Unlike land, the stock exchange is not part of the real economy, which affects the ability to put a roof over your head (basic human need). So, although not good, I shan’t be losing any sleep over this.
You do not think that a stock market crash will lead to any consequences for the real economy?
The stockmarket performs no useful function – it’s just a gambling den. It does not help to allocate financial capital to where it is needed. The bursting of the dotcom bubble was supposed to lead to disaster but it didn’t. Even Steve Keen got it wrong. It’s the nature of the land market combined with uncontrolled credit creation which causes real harm to real people.
I agree it is a gambling den: but I do not agree that it has no impact on the real economy. If that were the case they could be left to get on with it and the rest of us could safely ignore it. As it is, a stock market crash causes real unemployment and real hardship for folk.
I would have thought a stock market crash would have consequences for the real economy. Take for example, people who borrow extensively to fund their activity on the share market. When the market collapses, those individuals/firms now have to sell other assets to cover their losses and debts. If it’s a firm that goes belly up, that means hundreds or thousands of people out of work. Multiply that across the global economy and you have a serious problem. And then we have people’s pensions also to consider.
I suspect pensions will soon have to be replaced with a universal social credit. Where would such sums come from? They’ll need to be ‘printed’ into existence and we can arguably do so without fear of inflation as most people would necessarily have to spend them pretty damn quickly to survive, creating demand and so employment and eventually wealth. Create money from nowhere to create wealth and you don’t have inflation is what I’m saying, albeit by a circuitous route. Thoughts?

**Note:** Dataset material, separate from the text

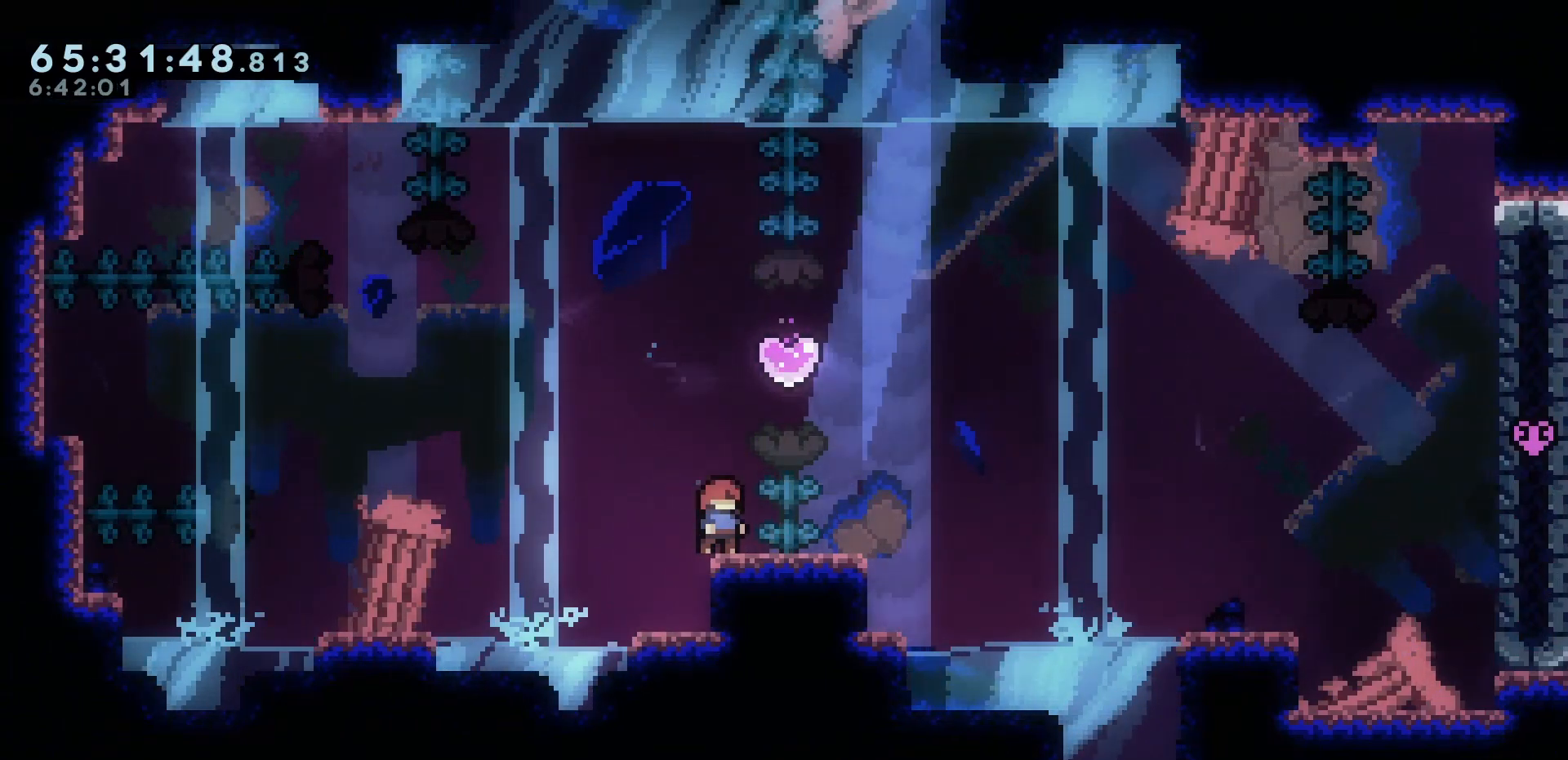
{"keys": [], "events": []}
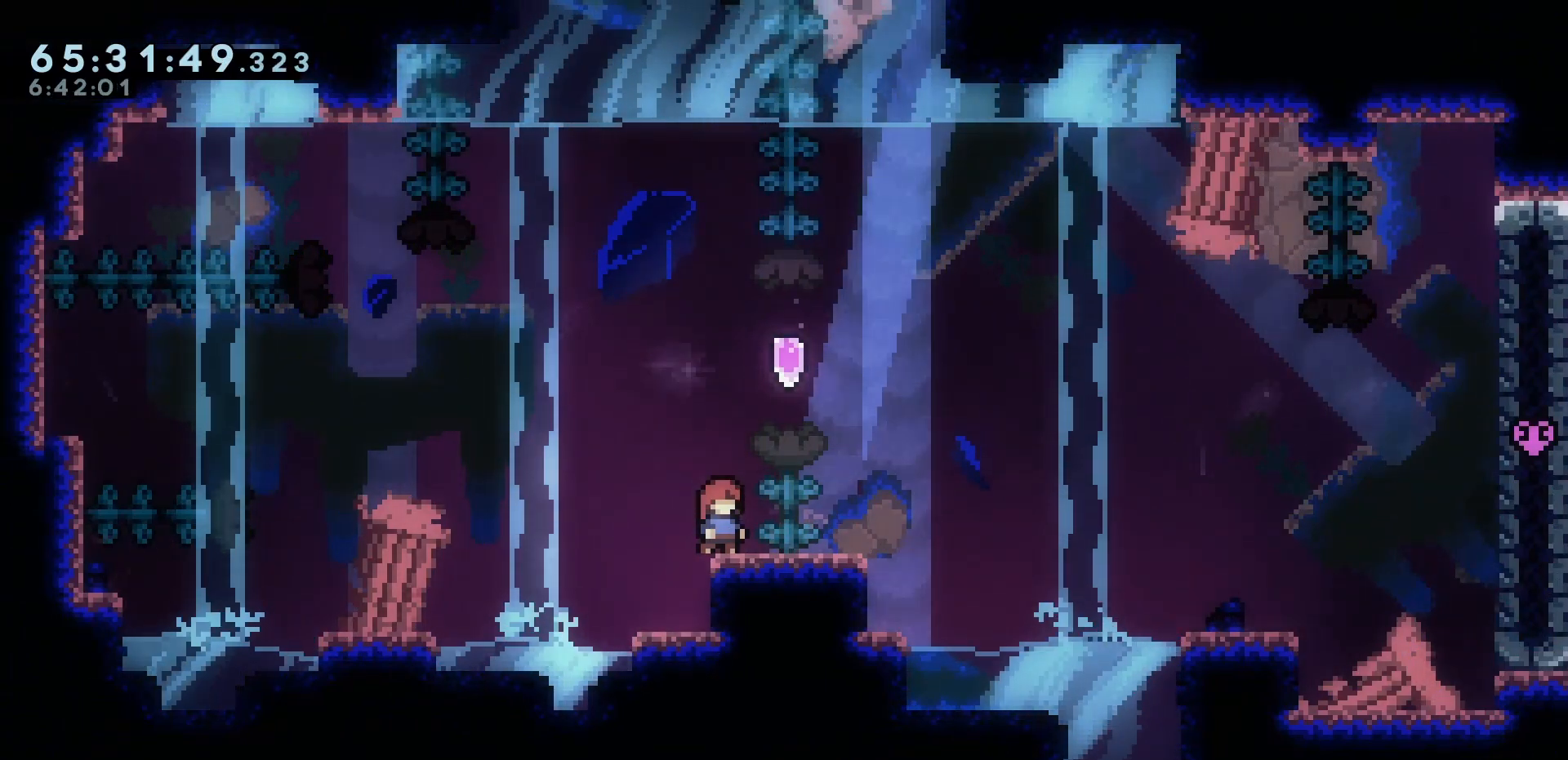
{"keys": ["dash", "up"], "events": [[417, "up", "down"], [500, "dash", "down"]]}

Wait for my new paper on this – out v soon
In this interesting blog post, Gordon Pearson (who writes about the impacts of economic and behavioural theory – particularly on management),suggests that the FTSE index no longer reflects expectations about the UK economy but has become more a measure of the profitability of anticipated disinvestment.
http://www.gordonpearson.co.uk/09/the-ftse100-and-the-uk-economy/
As stock market price is always driven by news, the investor will decide whether to buy or sell a stock according to the news. I don’t trust news anyway because stock value cannot be decided by news maker.